Fake news não é liberdade de expressão

Disparar em massa em Whatsapp que cloriquina cura Covid-19 não é opinião, mas mentira, arma principal do gabinete do ódio bolsonarista

Foto: PT

Um dos fetiches do bolso-olavismo está no livro “Como vencer um debate sem precisar ter razão”, do filósofo alemão Arthur Schopenhauer. O próprio Olavo de Carvalho chegou a introduzir e comentar a obra em uma de suas edições.

Nela, Schopenhauer enumera 38 truques retóricos que servem para suprir o vácuo intelectual em debates. O filósofo, no entanto, adverte preliminarmente que seu propósito é o de oferecer antídotos contra quem tem o costume de usar expedientes do tipo, neutralizando-os tão logo sejam identificados.

Uma das falácias identificadas por Schopenhauer diz respeito à de rotular teses contrárias como algo asqueroso e, a partir daí, passar a bater nesse rótulo. Diz ele em seu estratagema 32: “um modo prático de afastar ou pelo menos colocar sob suspeita uma afirmação do adversário contrária a nós é submetê-la a uma categoria odiada, ainda que a relação entre elas seja de vaga semelhança ou de total incoerência”. O bolsonarismo sabe muito bem como usar dessa tática quando o assunto é defender fake news.

Dos dados colhidos tanto na CPMI das fake news quanto no inquérito que corre no STF, está mais do que claro que há uma orquestrada produção industrial de notícias falsas para manipular o debate político. Esse aparato, hierarquizado e estruturado na divisão de tarefas, é abastecido tanto com dinheiro público quanto privado.

O centro nervoso dessa estrutura se encontra no gabinete do ódio, que opera há poucos metros do gabinete presidencial. A CPMI das fake news identificou que ele conta com um núcleo político, responsável por escolher os alvos, um núcleo operativo, produtor do material de ódio e ataque à honra dos escolhidos, e um núcleo financeiro, que banca essa operação. Há uma assessoria liberada para disseminar teses pró-Bolsonaro – como a da eficácia da cloroquina no tratamento do novo coronavírus – e moer publicamente a imagem de seus desafetos. Os canais de que dispõe nas redes sociais – no Whatsapp, principalmente – cuidam de irrigar as bases bolsonaristas. Seu alto grau de capitalizarização faz com que a chegada das fake news a essa ponta ocorra em questão de minutos da sua criação.
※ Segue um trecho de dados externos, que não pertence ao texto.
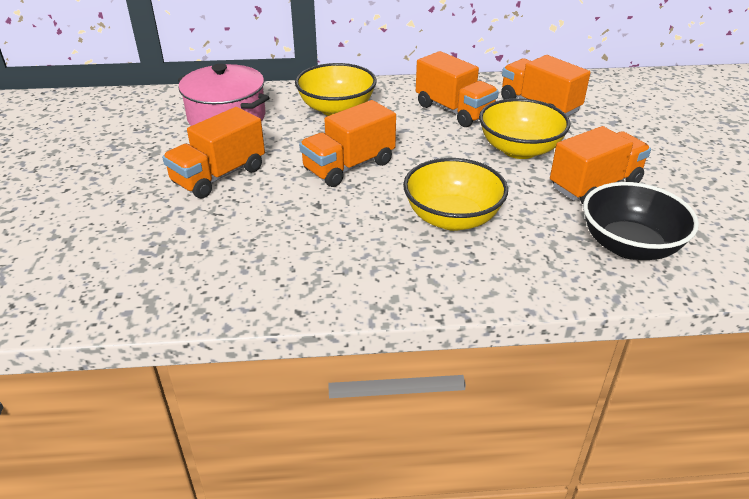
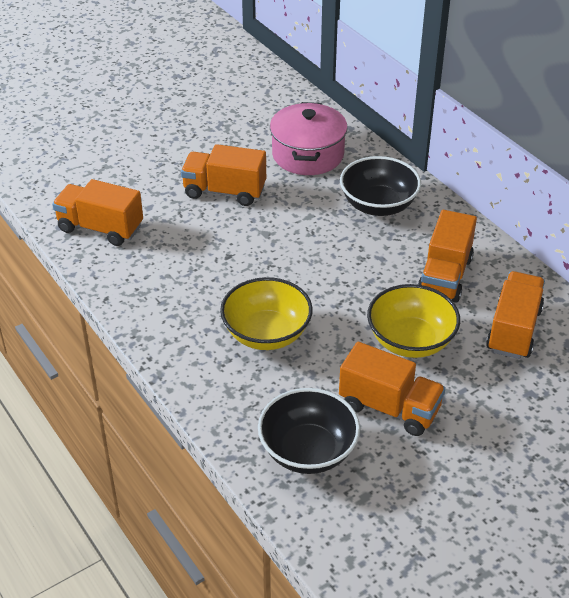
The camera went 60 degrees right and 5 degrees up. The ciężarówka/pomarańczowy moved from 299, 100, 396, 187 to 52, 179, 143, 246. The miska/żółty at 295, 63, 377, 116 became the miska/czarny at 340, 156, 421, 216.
Em artigo recente publicado no NY Times[1], a jornalista Patrícia Campos Mello, autora da “Máquina do Ódio”, que trata das campanhas de desinformação e Bolsonaro, descreve com precisão esse modus operandi: “com a disseminação do coronavírus, fake news e curas supostamente milagrosas começaram a proliferar nas redes sociais, muitas vezes compartilhadas por legisladores com centenas de milhares de seguidores. Bolsonaro tem sabotado as medidas de distanciamento social implementadas por governadores, e contas ligadas a assessores como Tércio Arnaud divulgaram que a reação à Covid-19 era exagerada e que a cloroquina, alardeada por Bolsonaro como uma cura para o coronavírus, consegue matar o vírus”. A própria jornalista foi vítima das milícias virtuais do bolsonarismo.
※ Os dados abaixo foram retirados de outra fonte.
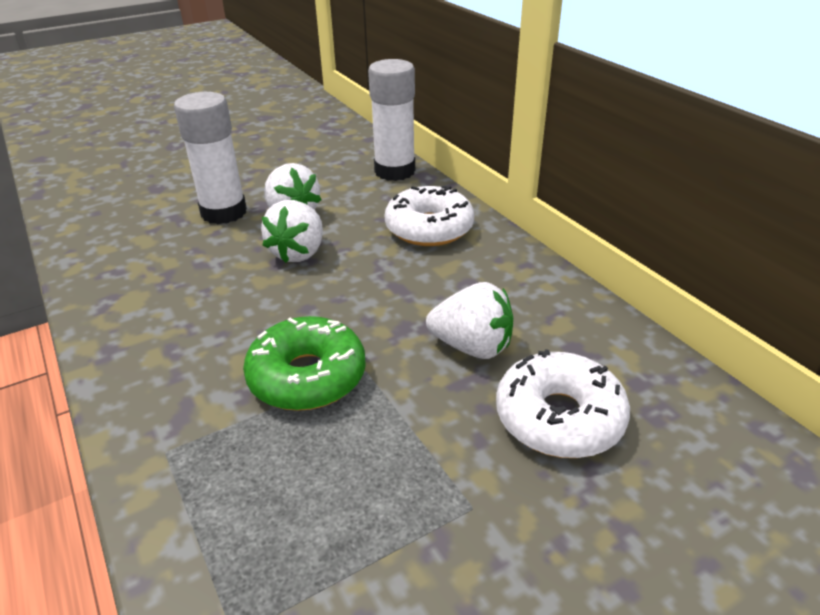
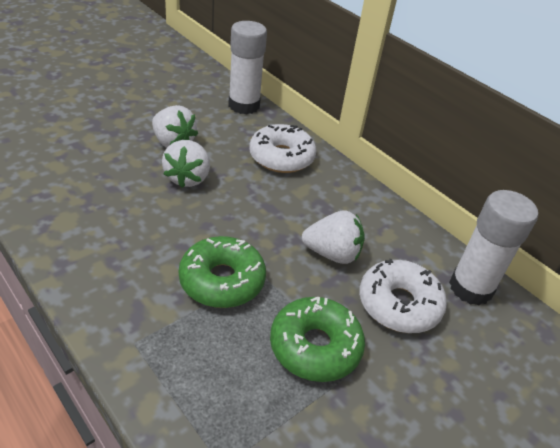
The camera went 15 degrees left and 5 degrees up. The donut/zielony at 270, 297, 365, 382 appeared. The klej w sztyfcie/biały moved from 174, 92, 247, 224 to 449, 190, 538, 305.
Esse esquema é também sustentado com dinheiro privado. Os primeiros sinais surgiram ainda na campanha de 2018, onde ocorreu o famoso diálogo entre os empresários Luciano Hang – denunciado à época em matéria da Folha de S. Paulo assinada por Campos Mello por pagar ilegalmente pacotes de Whatsapp contra o candidato Fernando Haddad – e Mario Gazin, que defendeu a liquidação da fatura no primeiro turno para que não precisassem gastar mais dinheiro. Recentemente, Edgar Corona, dono da academia Smartfit, estimulou a usina de fake news em um grupo de Whatsapp. Há outros empresários investigados por abrir os cofres para azeitar essa máquina. Só com robôs, adeptos endinheirados do ex-capitão chegam a desembolsar R$ 5 milhões mensais, segundo revelou o inquérito do STF.

É claro que não há espontaneidade nisso tudo. Existe, no mínimo, crime eleitoral, usado em larga escala para influenciar os resultados do pleito de 2018 segundo o manual Steve Bannon/Cambridge Analytica, que têm no seu currículo a eleição de Trump e a aprovação do Brexit no parlamento inglês.